**PASSAGE SHOWN:**
--------------------

# Ripping like aXXo & DiAMOND?



## aditya1987 (Sep 8, 2006)

Hello Guys & gals (if any)!

aXXo & DiAMOND rips are awesome. How do they rip movies at such high quality and low file size? All their rips and almost lossless, moreover the size of the movie 700 MB, which can e fitted on 1 CD.

Can someonecan please tell me the method used by aXXo & DiAMOND to rip the movies.

Thanks, you king help will be greatly appriciated.


----------



## drvarunmehta (Sep 8, 2006)

Use DVD Decrypter to rip the DVD to the hard disk.
Use AutoGK to covert the movie to XviD. This is by far the easiest software to use.
A guide for doing the same can be found here www.doom9.org

Until you understand the basics stay away from VirtualDub and such software which will only confuse you.


----------



## aditya1987 (Sep 8, 2006)

How good is this method?

*www.bobsomers.com/articles/encoding-dvds-to-high-quality-movie-files-with-xvid-and-ac3-2/


----------



## romeo_8693 (Sep 8, 2006)

@aditya....first thing first the movies are encoded with a lossy algo...so they aint lossless...u may feel bcos the quality is good....they probably use xvid or divx codec...i got no idea how the codecs work internally(algo)....u may try from the above mentioned site by drvarun....


----------



## drvarunmehta (Sep 8, 2006)

aditya1987 said:
			
		

> How good is this method?
> 
> *www.bobsomers.com/articles/encoding-dvds-to-high-quality-movie-files-with-xvid-and-ac3-2/


You can try that method but it involves doing everything manually. AutoGK will do essentially the same thing but with a wizard-like interface. First use AutoGK and get used to encoding movies, then you can move on to more complex software which will give you greater contol over the quality.

By the way, the site you mention will use the AC3 codec for sound which takes up a lot of space leaving less for the video. I suggest you use MP3 for the sound so that the video quality isn't compromised.


----------



## aditya1987 (Sep 8, 2006)

Thanks drvarunmehta!!

Reputation added!


----------



## Saket Parekh (Sep 8, 2006)

This is the worst thing to ask ............. but can ne one tell me wat is ment by aXXo rip.......???????


----------



## QwertyManiac (Sep 8, 2006)

aXXo and DiAMOND are two groups that release XViD versions of DVD-RIPs online. Illegal ofcourse.


----------



## techtronic (Sep 8, 2006)

QwertyManiac said:
			
		

> aXXo and DiAMOND are two groups that release XViD versions of DVD-RIPs online. Illegal ofcourse.


 
*There are also groups such as Merciful.Release and ALLiANCE*


----------



## rakeshishere (Sep 8, 2006)

Nvr heard of them...Coz me nvr dwnld movies and waste my bandwidth


----------



## Saket Parekh (Sep 8, 2006)

thanks 4 the information


----------



## techtronic (Sep 8, 2006)

rakeshishere said:
			
		

> Nvr heard of them...Coz me nvr dwnld movies and waste my bandwidth


 
Then what do u do ? *Buy Original DVDs is it*


----------



## Maverick340 (Oct 2, 2006)

--------------------

**RECORDS SHOWN:**
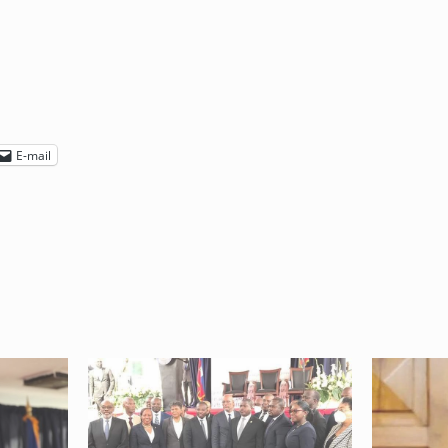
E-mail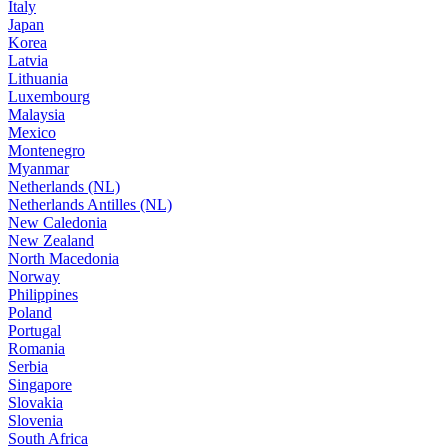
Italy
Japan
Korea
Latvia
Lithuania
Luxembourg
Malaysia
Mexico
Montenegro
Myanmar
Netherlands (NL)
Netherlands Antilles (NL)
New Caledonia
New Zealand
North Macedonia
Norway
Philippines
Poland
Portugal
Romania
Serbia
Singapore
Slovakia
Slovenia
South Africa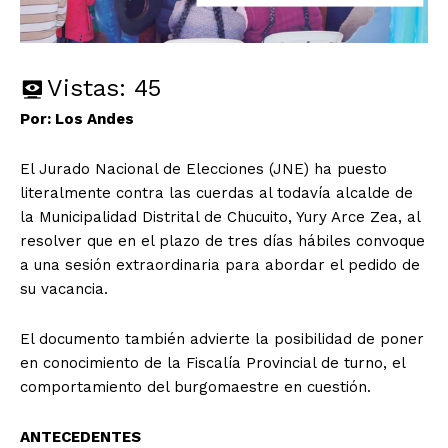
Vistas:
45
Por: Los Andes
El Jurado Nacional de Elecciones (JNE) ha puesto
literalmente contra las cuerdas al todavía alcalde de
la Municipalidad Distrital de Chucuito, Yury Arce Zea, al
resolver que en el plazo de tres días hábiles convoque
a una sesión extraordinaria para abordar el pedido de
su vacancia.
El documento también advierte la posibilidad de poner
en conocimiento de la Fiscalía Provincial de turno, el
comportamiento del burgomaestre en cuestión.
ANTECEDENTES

--------------------

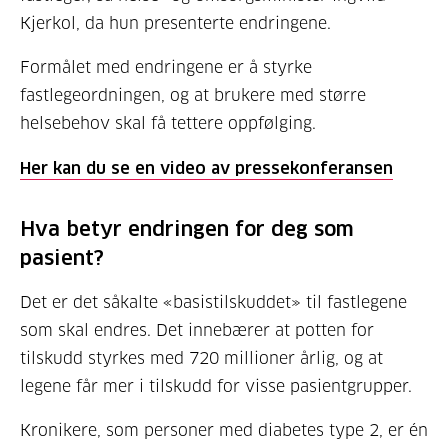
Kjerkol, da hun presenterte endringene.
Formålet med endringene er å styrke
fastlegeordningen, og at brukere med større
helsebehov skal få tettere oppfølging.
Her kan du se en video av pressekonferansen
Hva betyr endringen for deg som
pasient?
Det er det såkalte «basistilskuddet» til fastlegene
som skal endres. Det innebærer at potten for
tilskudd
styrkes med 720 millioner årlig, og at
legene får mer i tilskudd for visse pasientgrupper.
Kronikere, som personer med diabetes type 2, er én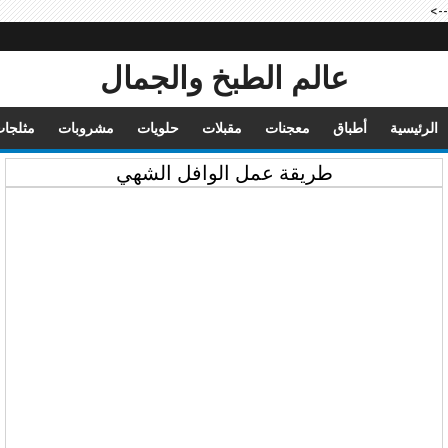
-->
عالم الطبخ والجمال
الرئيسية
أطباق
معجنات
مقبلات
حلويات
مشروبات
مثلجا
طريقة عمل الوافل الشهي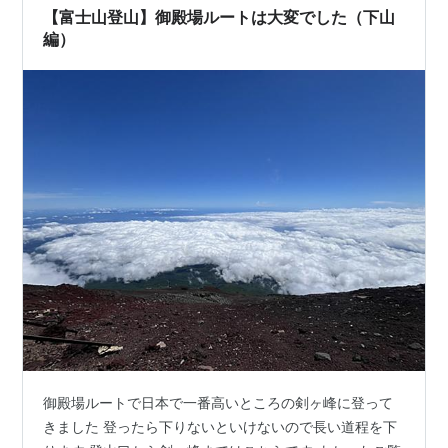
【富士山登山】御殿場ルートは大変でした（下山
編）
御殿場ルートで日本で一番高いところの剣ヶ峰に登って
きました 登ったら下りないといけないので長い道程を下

--------------------

**COMPLETE THE FOLLOWING:**
A: Do the following statements agree with the forum thread on ripping movies? Answer yes or no for each, quoting the words of the thread that decide it. (i) drvarunmehta recommends AutoGK for converting the movie to XviD. (ii) drvarunmehta advises using AC3 for the sound so that the video quality is not compromised. (iii) QwertyManiac describes aXXo and DiAMOND as groups that release XViD versions of DVD-RIPs online.
B: Quote the stretch of the forum thread on ripping movies from "You can try" through "quality isn't compromised.", reproducing it word for word.

**EXPECTED RESPONSES:**
A:
(i) Yes: "Use AutoGK to covert the movie to XviD."
(ii) No: "I suggest you use MP3 for the sound so that the video quality isn't compromised."
(iii) Yes: "aXXo and DiAMOND are two groups that release XViD versions of DVD-RIPs online."

B:
You can try that method but it involves doing everything manually. AutoGK will do essentially the same thing but with a wizard-like interface. First use AutoGK and get used to encoding movies, then you can move on to more complex software which will give you greater contol over the quality.

By the way, the site you mention will use the AC3 codec for sound which takes up a lot of space leaving less for the video. I suggest you use MP3 for the sound so that the video quality isn't compromised.